Outlier Identification and Removal Flashcards
WHEN CAN WE USE STD OF SAMPLE AS CUT-OFF FOR IDENTIFYING OUTLIERS? P73
When the distribution is Gaussian or Gaussian-like (68,95,99.7 rule)
WHAT ARE THE CUT-OFF VALUES FOR OUTLIERS IN GAUSSIAN/GAUSSIAN-LIKE DISTRIBUTION? P73
Three standard deviations from the mean is a common cut-off in practice for identifying outliers in a Gaussian or Gaussian-like distribution. For smaller samples of data, perhaps a value of 2 standard deviations (95 percent) can be used, and for larger samples, perhaps a value of 4 standard deviations (99.9 percent) can be used.
HOW CAN WE COMPUTE CUT-OFF FOR OUTLIERS IN GAUSSIAN/GAUSSIAN-LIKE DISTRIBUTION? (code) P74
Cut_off=data_std*3
Lower,upper= data_mean-cut_off, data_mean+cut_off
Values lower than Lower and higher that upper, are outliers.
WHAT IS A GOOD WAY FOR HANDLING OUTLIERS IN NON-GAUSSIAN DISTRIBUTED DATA MANUALLY? AND HOW IS IT CALCULATED?
Interquartile range, (75th percentile -25th percentile), it’s calculated by defining limits on the sample values that are a factor k of the IQR below the 25th percentile or above the 75th percentile.
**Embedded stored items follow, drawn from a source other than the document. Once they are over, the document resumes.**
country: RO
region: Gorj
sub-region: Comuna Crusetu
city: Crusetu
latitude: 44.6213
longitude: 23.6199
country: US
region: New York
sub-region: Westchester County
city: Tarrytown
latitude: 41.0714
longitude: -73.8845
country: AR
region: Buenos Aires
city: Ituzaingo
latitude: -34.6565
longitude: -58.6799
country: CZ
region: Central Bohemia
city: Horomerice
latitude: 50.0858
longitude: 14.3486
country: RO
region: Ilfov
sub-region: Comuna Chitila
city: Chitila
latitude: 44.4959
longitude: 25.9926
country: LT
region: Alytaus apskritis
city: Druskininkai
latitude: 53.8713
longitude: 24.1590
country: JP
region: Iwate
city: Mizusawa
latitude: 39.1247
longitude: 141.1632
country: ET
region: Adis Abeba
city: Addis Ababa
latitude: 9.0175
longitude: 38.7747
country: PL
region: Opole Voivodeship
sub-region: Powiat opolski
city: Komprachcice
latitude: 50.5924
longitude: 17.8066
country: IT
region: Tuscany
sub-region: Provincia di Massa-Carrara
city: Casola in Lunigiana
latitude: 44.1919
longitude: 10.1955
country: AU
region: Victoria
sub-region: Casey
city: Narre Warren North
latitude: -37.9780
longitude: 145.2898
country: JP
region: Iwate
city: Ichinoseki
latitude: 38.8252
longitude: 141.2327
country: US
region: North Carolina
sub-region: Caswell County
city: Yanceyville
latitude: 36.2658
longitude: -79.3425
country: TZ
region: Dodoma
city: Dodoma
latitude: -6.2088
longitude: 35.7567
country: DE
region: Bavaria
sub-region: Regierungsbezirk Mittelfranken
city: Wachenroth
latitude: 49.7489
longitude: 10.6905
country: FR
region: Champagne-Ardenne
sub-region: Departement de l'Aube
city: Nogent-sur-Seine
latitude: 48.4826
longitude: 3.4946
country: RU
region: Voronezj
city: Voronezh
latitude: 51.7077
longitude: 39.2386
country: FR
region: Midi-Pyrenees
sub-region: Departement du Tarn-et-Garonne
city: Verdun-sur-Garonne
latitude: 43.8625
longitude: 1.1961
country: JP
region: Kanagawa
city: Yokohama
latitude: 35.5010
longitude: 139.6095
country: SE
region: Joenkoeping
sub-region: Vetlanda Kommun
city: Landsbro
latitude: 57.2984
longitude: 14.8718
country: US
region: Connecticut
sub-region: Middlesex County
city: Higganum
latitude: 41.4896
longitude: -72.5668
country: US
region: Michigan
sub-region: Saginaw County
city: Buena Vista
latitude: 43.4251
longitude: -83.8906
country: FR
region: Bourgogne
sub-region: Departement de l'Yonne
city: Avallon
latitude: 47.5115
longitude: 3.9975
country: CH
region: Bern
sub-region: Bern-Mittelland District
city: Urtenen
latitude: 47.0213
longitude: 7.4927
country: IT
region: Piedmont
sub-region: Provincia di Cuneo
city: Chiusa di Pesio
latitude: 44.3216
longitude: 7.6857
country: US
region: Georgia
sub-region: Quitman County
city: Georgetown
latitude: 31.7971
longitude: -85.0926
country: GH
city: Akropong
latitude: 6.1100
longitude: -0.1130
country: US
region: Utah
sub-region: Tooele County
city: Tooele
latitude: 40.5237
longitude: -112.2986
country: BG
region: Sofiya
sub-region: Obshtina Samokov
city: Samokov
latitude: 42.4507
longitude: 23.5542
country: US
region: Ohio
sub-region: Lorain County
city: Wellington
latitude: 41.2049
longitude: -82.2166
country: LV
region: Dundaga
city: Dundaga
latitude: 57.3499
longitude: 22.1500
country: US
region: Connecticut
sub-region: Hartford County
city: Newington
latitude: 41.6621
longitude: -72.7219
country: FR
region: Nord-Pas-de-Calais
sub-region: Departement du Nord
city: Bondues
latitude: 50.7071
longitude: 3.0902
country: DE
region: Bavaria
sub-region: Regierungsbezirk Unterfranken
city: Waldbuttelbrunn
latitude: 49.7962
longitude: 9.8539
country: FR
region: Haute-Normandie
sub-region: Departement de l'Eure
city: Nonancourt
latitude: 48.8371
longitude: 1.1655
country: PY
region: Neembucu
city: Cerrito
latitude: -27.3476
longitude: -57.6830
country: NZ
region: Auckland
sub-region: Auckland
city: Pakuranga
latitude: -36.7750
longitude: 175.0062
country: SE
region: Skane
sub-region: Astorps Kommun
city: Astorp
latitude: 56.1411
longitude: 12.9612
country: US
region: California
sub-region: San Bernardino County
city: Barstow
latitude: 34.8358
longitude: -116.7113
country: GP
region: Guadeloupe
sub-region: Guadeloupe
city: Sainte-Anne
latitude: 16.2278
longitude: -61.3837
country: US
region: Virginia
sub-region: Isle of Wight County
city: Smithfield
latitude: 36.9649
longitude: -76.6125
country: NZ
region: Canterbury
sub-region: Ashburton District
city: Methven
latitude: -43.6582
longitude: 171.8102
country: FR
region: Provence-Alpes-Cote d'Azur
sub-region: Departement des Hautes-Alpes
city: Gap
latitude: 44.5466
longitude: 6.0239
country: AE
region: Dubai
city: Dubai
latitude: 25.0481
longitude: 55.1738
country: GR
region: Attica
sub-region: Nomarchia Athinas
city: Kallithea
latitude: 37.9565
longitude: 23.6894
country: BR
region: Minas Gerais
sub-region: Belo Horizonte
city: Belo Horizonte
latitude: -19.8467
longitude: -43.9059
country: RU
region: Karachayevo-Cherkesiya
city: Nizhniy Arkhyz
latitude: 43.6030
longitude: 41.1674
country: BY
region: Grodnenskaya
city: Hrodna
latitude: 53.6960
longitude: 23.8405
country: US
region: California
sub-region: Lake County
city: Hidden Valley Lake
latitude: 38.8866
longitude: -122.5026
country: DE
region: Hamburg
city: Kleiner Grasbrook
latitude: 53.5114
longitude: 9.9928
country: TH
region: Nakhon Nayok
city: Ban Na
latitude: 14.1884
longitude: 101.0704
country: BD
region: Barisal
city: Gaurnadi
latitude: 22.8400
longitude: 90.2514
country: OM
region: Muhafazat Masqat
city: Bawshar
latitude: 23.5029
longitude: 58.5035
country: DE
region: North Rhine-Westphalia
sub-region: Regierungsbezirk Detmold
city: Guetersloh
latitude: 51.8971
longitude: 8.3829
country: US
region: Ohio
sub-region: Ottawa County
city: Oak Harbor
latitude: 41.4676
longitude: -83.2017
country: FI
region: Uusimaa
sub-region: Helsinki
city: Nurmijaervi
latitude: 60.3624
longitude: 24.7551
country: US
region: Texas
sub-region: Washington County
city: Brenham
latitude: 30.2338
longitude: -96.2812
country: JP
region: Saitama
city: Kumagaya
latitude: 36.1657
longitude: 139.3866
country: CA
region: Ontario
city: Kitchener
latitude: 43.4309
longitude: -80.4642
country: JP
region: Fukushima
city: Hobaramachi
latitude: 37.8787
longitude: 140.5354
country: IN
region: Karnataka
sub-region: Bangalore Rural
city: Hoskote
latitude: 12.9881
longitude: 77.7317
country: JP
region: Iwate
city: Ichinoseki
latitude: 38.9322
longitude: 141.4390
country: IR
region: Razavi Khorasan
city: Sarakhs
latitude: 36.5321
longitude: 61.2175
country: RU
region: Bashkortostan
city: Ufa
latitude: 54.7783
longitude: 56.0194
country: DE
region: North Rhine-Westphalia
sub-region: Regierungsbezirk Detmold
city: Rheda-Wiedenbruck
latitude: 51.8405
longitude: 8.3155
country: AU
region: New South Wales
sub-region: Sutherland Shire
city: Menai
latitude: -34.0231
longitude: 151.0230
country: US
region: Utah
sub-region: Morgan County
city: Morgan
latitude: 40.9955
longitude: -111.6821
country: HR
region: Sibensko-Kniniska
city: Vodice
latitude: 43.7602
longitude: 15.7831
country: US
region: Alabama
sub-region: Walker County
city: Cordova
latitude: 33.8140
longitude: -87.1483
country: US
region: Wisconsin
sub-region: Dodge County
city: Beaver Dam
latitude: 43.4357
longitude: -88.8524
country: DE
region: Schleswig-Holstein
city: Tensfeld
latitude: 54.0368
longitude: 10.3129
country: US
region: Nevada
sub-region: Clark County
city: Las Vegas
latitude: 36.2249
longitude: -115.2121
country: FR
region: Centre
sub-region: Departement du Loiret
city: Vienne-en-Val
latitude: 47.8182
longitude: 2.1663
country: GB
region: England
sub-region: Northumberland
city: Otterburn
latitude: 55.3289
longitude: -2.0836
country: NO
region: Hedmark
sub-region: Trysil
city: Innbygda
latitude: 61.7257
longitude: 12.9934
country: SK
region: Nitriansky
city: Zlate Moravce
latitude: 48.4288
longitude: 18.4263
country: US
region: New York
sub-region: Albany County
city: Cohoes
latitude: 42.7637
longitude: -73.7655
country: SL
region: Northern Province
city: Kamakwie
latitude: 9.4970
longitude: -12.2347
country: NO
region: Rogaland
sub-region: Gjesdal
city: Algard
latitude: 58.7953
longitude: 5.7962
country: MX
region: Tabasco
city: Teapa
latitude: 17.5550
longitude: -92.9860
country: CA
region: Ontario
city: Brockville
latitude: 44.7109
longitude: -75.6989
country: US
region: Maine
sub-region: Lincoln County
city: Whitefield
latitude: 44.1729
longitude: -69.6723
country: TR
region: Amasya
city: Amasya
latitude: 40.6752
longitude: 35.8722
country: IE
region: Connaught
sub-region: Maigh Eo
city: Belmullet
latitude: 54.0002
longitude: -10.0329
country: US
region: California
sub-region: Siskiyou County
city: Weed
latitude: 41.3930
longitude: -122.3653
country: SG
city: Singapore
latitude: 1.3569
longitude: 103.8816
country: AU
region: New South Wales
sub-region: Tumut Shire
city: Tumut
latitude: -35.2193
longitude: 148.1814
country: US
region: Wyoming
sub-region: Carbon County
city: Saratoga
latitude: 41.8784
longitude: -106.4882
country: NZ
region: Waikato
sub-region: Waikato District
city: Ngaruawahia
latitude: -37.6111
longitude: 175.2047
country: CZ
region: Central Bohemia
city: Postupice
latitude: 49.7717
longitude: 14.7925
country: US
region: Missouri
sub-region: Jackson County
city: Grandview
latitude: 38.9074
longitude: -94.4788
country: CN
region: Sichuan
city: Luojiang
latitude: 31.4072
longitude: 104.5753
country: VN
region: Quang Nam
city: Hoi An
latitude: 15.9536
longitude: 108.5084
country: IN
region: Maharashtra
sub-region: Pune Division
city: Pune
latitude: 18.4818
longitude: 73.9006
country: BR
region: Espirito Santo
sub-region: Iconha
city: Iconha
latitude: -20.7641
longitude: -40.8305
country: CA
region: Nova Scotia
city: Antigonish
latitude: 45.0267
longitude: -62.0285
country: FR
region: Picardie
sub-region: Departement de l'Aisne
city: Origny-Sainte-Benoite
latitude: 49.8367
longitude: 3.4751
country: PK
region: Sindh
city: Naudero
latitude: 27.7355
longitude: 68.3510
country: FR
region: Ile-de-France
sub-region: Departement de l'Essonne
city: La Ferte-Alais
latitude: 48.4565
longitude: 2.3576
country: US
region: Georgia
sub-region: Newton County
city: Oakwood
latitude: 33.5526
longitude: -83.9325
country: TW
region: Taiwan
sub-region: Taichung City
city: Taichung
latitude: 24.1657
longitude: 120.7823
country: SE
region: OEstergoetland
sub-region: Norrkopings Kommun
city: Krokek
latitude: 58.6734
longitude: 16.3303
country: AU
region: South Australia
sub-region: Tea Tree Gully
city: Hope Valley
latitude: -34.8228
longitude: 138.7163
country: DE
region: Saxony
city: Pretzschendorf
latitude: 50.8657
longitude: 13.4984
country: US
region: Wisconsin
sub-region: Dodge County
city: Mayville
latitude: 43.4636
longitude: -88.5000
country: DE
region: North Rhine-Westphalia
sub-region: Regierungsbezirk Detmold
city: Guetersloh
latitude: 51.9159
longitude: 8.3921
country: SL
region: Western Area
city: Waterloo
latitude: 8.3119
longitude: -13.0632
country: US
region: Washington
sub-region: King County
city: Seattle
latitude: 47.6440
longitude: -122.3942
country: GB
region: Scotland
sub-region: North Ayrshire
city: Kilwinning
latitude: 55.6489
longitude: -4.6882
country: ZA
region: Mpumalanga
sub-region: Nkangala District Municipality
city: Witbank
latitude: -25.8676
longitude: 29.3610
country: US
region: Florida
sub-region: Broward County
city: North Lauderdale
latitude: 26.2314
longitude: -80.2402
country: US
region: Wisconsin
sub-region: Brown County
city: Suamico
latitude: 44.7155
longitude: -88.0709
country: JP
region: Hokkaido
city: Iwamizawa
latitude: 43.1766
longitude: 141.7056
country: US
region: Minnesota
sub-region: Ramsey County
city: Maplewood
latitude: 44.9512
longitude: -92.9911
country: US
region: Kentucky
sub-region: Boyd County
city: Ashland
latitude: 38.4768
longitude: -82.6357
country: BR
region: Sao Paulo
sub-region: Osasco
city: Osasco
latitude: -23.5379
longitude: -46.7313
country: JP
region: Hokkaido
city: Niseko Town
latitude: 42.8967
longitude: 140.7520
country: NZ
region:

K usually is 1.5
HOW TO FIND 25TH AND 75TH PERCENTILE? AND CALCULATE CUTOFF? CODE P76
Percentile(data,25) or percentile(data,75)
IQR=q75-q25
CUTOFF=IQR*1.5
LOWER,UPPER=Q25-CUTOFF,Q75+CUTOFF
WITH WHAT CLASS IN SKLEARN CAN WE AUTOMATICALLY DETECT OUTLIERS? WHAT IS ITS WEAKNESS? HOW DOES IT WORK? P77 (WORKED EXAMPLE P78 P79)
LocalOutlierFactor.
This can work well for feature spaces with low dimensionality (few features), although it can become less reliable as the number of features is increased, referred to as the curse of dimensionality.
Each example is assigned a scoring of how isolated or how likely it is to be outliers based on the size of its local neighborhood. It marks each row in the training dataset as normal (1) or an outlier (-1).